:: Exercise A ::
For the passage on the Tübingen School, mark each statement below yes or no based on what the passage says, and quote the exact words that decide it. (i) A full set of the Theologische Jahrbücher was brought over from Germany. (ii) Renan's Hibbert lectures in London were given in the autumn of 1880. (iii) The young minister managed to bring his congregation along with him.
:: Exercise B ::
Carry on the passage about the Tübingen School and Theodore Parker, starting right after its last sentence.

:: Text extract ::
From a shelf in his library, I took Schwegler's "Nachapostolische Zeitalter," a work which threw a flood of light on the problems of New-Testament criticism. This led to a study of the writings of F. C. Baur, the founder of the so-called "Tübingen School." A complete set of the Theologische Jahrbücher, the organ of his ideas, was imported from Germany, and carefully perused. These volumes contained full and minute studies on all the books of the New Testament – Gospels, Epistles, the writing termed "The Acts of the Apostles," with incidental glances at the "Apocalypse." The calm, consistent strength of these expositions commended them to my mind. The author was a university professor, a man of practical piety, a Lutheran preacher of high repute, simple, affectionate, faithful to his duties, quite unconscious that he was undermining anybody's faith, so deeply rooted was the old Lutheran freedom of criticism in regard to the Bible. In the German mind, religion and literature, Christianity and the Scriptures, were entirely distinct things. The scholar could sit in his library in one mood and could enter his pulpit in another, preserving in both the single-mindedness that became a Christian and a student.

Other theories have arisen since, but none that have taken hold of such eminent minds have appeared. Theodore Parker accepted it; James Martineau adopted its main proposition in several remarkable papers written at various times, last in the Unitarian magazine Old and New. In the brilliant lectures delivered in London, during the spring of 1880, on the Hibbert Foundation, Ernest Renan's striking account of early Christianity owed its force to the assumption of the fundamental postulate of the Tübingen School. In the latter years of his life, Baur summed up the results of his criticism in a pamphlet that was designed to meet objections; and in 1875-1877 his son-in-law, the learned Edward Zeller, one of his ablest disciples, an eminent professor of history at Berlin, published an earnest, carefully considered, masterly report of the writings of the now famous teacher, in the course of which he paid a merited tribute to his character, vindicated his views from the charge of haste and partisanship, and predicted for them a triumphant future.1

The adoption of these opinions, so opposed to the views current in the community, compelled the adoption of a new basis for religious conviction. Christianity, in so far as it depended on the New Testament or the doctrines of the early Church, was discarded. The cardinal tenets of the Creed – the Deity of the Christ, the atonement, everlasting perdition – had been dismissed already, and I was virtually beyond the limits of the Confession. But Theism remained, and the spiritual nature of man with its craving for religious truth. Without going so far as Theodore Parker did, who maintained that the three primary beliefs of religion – the existence of God, the assurance of individual immortality, the reality of a moral law – were permanent, universal, and definite facts of human nature, found wherever man was found; without going so far as this, I contended that man had a spiritual nature; that this nature, on coming to consciousness of its powers and needs, gave expression to exalted beliefs, clothing them with authority, building them into temples, ordaining them in the form of ceremonies and priesthoods. In support of this opinion, appeal was made to the great religions of the world, to the substantial agreement of all sacred books, to the spontaneous homage paid, in all ages, to saints and prophets; to the essential accord of moral precepts all over the globe, to the example of Jesus, to the Beatitudes and Parables, to the respect given by rude people to the noblest persons, to the credences that inspire multitudes, to the teachings of Schleiermacher, Fichte, Constant, Cousin, Carlyle, Goethe, Emerson, in fact, to every leading writer of the last generation. All this was so beautiful, so consistent and convincing, so full of promise, so broad, plain, and inspiring that, with a fresh but miscalculated enthusiasm, over-sanguine, thoughtless, the young minister undertook to carry his congregation with him, but without success; so he went elsewhere. This action proceeded from the faith that Parker instilled. Parker was pre-eminently, to those who comprehended him, a believer.

:: Boundary-labeling items ::
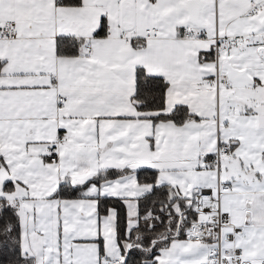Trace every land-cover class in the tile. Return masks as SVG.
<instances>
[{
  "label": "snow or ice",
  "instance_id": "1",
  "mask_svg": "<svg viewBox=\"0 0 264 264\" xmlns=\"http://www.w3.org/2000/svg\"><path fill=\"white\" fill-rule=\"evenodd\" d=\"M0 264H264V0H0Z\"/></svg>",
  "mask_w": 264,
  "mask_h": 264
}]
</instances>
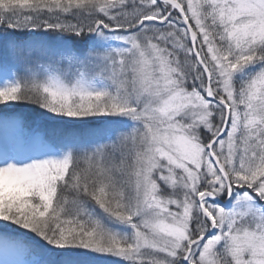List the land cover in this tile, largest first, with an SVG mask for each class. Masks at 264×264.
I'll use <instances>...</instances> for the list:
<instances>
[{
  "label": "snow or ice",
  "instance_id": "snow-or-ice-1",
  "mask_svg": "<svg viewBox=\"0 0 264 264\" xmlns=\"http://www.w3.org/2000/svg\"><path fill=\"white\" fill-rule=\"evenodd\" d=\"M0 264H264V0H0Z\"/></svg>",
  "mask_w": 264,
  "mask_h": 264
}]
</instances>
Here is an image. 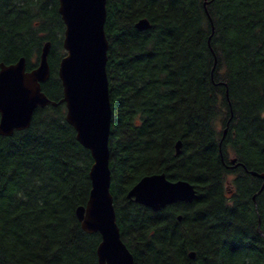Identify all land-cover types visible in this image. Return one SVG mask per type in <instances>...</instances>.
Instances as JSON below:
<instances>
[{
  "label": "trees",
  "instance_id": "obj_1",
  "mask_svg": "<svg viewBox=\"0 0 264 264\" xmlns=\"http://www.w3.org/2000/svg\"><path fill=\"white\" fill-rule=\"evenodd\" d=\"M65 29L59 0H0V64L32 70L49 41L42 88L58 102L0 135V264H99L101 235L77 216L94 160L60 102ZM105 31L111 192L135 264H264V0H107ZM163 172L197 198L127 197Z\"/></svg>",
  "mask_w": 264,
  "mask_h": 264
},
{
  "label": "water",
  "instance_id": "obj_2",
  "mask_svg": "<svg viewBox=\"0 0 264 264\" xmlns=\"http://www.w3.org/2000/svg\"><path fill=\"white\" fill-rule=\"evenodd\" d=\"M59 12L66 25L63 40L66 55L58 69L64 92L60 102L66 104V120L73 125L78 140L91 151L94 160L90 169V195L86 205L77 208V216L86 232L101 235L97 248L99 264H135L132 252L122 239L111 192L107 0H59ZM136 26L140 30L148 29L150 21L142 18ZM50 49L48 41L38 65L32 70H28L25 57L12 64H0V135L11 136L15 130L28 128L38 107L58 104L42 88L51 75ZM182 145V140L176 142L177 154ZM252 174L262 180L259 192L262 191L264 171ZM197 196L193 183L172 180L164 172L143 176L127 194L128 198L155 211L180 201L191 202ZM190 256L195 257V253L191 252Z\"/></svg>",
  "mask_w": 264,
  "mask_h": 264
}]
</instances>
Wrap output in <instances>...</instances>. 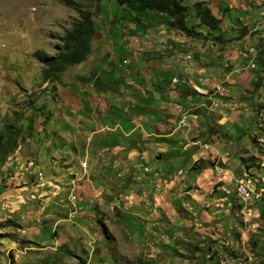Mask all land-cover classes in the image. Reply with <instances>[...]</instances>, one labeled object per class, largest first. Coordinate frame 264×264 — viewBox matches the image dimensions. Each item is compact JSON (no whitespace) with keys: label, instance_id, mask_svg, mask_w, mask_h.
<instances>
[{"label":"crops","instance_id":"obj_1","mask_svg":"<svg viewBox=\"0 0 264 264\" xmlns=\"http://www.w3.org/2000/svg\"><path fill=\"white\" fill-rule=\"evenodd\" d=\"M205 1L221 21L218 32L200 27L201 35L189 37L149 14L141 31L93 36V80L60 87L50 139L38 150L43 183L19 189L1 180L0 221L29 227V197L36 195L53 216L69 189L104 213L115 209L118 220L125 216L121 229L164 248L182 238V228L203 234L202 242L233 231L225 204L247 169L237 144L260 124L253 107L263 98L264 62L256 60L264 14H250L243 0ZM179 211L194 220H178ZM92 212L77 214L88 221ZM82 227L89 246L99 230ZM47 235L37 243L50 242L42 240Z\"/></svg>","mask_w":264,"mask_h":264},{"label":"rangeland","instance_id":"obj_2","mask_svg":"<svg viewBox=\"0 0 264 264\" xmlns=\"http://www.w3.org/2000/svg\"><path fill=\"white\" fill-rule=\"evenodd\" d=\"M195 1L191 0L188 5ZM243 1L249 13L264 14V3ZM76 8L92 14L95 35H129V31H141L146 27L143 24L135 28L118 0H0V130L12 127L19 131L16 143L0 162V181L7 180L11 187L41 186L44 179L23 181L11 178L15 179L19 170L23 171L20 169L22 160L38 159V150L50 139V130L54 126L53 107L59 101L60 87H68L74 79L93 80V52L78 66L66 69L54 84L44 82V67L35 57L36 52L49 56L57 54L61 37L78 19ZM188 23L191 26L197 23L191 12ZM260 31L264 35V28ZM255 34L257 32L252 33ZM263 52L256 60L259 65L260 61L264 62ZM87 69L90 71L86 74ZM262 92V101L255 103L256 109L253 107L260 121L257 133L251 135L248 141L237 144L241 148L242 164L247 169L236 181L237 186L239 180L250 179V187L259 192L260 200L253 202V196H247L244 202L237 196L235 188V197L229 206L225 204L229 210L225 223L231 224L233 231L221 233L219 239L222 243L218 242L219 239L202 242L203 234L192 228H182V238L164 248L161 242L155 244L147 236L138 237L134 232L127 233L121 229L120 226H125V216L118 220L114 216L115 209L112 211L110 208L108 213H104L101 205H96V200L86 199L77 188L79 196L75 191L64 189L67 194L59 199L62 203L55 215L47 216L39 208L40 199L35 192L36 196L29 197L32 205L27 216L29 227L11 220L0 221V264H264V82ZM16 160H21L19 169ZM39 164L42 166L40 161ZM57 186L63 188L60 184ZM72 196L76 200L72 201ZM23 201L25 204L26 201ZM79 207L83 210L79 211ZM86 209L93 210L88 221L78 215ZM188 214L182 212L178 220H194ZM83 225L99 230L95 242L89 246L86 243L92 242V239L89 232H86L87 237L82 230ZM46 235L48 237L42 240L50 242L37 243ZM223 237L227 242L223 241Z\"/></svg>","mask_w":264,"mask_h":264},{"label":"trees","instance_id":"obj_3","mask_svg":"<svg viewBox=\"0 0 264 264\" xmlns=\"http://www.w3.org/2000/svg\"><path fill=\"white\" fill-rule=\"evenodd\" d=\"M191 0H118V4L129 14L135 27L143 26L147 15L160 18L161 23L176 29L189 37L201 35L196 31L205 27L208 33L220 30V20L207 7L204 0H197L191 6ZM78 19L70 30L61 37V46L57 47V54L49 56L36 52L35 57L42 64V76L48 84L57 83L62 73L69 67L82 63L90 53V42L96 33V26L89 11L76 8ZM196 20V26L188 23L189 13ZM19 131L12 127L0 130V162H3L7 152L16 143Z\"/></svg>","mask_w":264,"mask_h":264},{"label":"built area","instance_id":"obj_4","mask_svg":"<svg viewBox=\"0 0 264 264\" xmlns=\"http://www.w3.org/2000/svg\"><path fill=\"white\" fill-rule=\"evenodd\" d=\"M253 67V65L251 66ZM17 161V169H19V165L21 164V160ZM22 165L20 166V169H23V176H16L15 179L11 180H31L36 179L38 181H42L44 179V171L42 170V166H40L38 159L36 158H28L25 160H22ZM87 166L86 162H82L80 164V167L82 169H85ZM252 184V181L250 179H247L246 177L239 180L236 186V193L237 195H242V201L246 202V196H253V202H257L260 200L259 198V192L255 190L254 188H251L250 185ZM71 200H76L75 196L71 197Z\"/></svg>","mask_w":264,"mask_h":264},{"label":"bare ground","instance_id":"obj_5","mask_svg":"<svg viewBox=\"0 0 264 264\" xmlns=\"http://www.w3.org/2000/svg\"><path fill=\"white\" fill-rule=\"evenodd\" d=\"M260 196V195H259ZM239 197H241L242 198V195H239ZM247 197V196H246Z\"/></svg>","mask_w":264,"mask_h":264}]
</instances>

:: Written response A ::
(i) Yes: "A complete set of the Theologische Jahrbücher, the organ of his ideas, was imported from Germany"
(ii) No: "In the brilliant lectures delivered in London, during the spring of 1880, on the Hibbert Foundation"
(iii) No: "the young minister undertook to carry his congregation with him, but without success"

:: Written response B ::
In the words of D. A. Wasson, his successor in Music Hall:

Theodore Parker was one of the most energetic and religious believers these later centuries have known. This was the prime characteristic of the man. He did not agree in the details of his unbelieving with the majority of those around him, because it was part of his religion to think freely, part of their religion to forbear thinking freely on the highest matters. But he was not only a powerful believer in his own soul, but was the believing Hercules who went forth in the name of divine law to cleanse the Augean stables of the world… This, I repeat, and can not repeat with too much emphasis, was the characteristic of the man – sinewy, stalwart, prophetic, fervid, aggressive, believing… The Hercules rather than the Apollo of belief, it was not his to charm rocks and trees with immortal music, but to smite the hydra of publicity, iniquity, and consecrated falsehood with the club or mace of belief; if this might not suffice, then to burn out its foul life with the fire of his sarcasms.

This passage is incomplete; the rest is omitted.